Choose a tag to compare

@github-actions github-actions released this 22 May 11:28
· 108 commits to main since this release

0.4.0 — 2026-05-22

Breaking — Phase E: foundation refactor (crate merger + CLI UX + device selection).

Removed (breaking)

  • whisperforge-convert crate removed — model conversion lives in wf convert.
  • whisperforge binary alias dropped — only wf ships.
  • --cpu flag on the transcribe path — replaced by --device cpu.
  • --task flag on the transcribe path — parsed-then-runtime-errored before; less code, clearer help.
  • --wgpu flag (vestigial; was already replaced by feature-driven dispatch).

Added

  • wf subcommand surface: transcribe, convert, list-models. No more implicit-default subcommand — must specify one explicitly.
  • wf list-models: tabulates .mpk models under the models directory with precision, n_audio_layer, n_mels, file size.
  • --device <auto|cpu|wgpu|cuda> on wf transcribe. auto prefers CUDA → WGPU → CPU based on compiled-in features.
  • Native CUDA backend via optional burn-cuda 0.21.0 (opt-in --features cuda; requires CUDA toolkit at build time).
  • --models-dir <PATH> and WF_MODELS_DIR env var honored by transcribe and list-models.
  • Friendly missing-model error pointing at wf list-models and the matching wf convert invocation.

Changed

  • whisperforge-cli crate renamed to whisperforge. Workspace shrinks 5 → 4 crates.
  • mise release-check smoke-tests --device cuda and the missing-model friendly error.
  • Project docs (CLAUDE.md + README + per-crate READMEs) updated for the new CLI surface; Roadmap marks Phase E ✅ COMPLETE and Phase D (WASM) ⏸ DEFERRED. Next: Phase F = streaming realtime.

Migration

Before After
whisperforge-cli -a foo.wav -m tiny_en wf transcribe -a foo.wav -m tiny_en
cargo run -p whisperforge-convert -- --output models/tiny_en wf convert --output models/tiny_en
wf -a foo.wav --cpu wf transcribe -a foo.wav --device cpu
wf -a foo.wav --wgpu wf transcribe -a foo.wav --device wgpu (or default auto)
wf -a foo.wav --task translate (removed — never worked)

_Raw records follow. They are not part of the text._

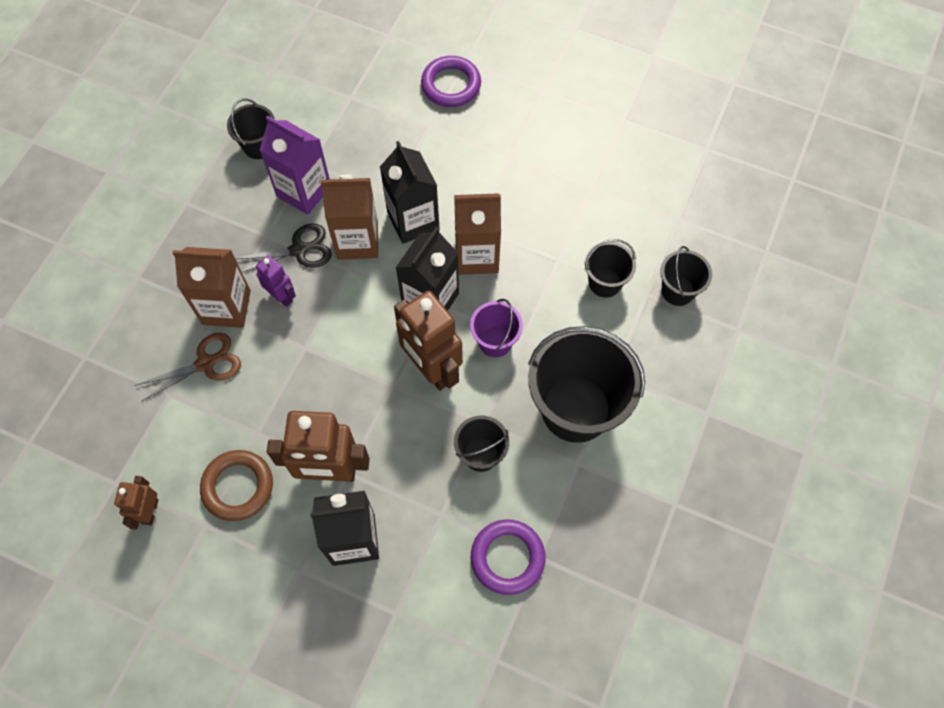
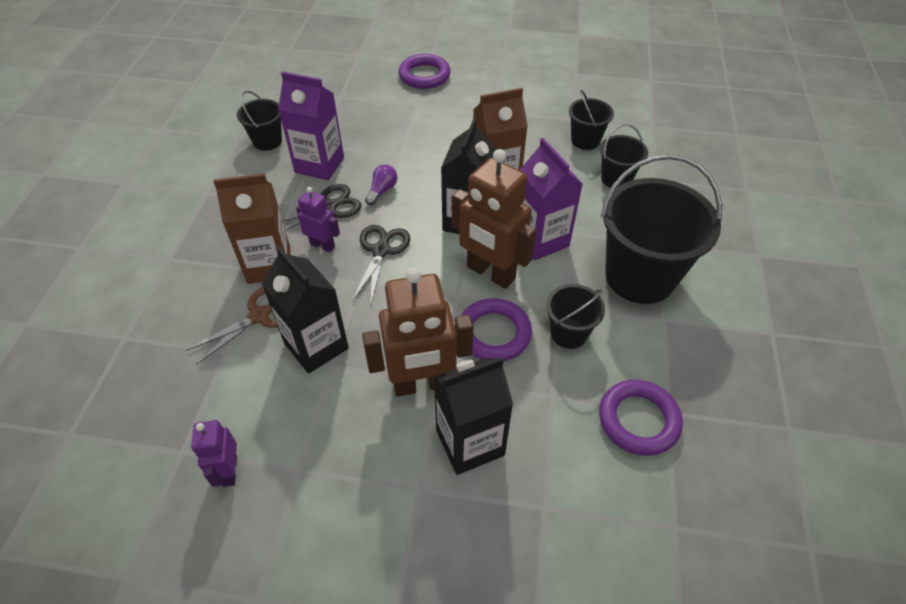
camera: 15 degrees left, 15 degrees down
brown robot [114,476,158,530] -> purple robot [191,420,237,487]
brown ring [200,450,273,521] -> none
brown carton [321,175,378,260] -> purple light bulb [365,164,398,206]
black carton [380,141,440,244] -> black carton moved to [262,246,349,374]
purple bucket [470,299,523,357] -> purple carton [519,138,583,260]
black bucket [660,246,712,306] -> black bucket moved to [569,90,614,150]
none -> black scissors [352,225,410,303]
none -> purple ring [461,298,532,361]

Deferred (Phase E carve-outs, queued for later phases)

  • VRAM-aware --encoder-batch-size auto-tune. Users override with --encoder-batch-size until a workload justifies the heuristic cost.
  • Windows wgpu runtime fallback. Upstream windows-crate conflict between wgpu-hal and gpu-allocator is compile-time; no runtime probe can rescue it. Windows binary still ships CPU-only.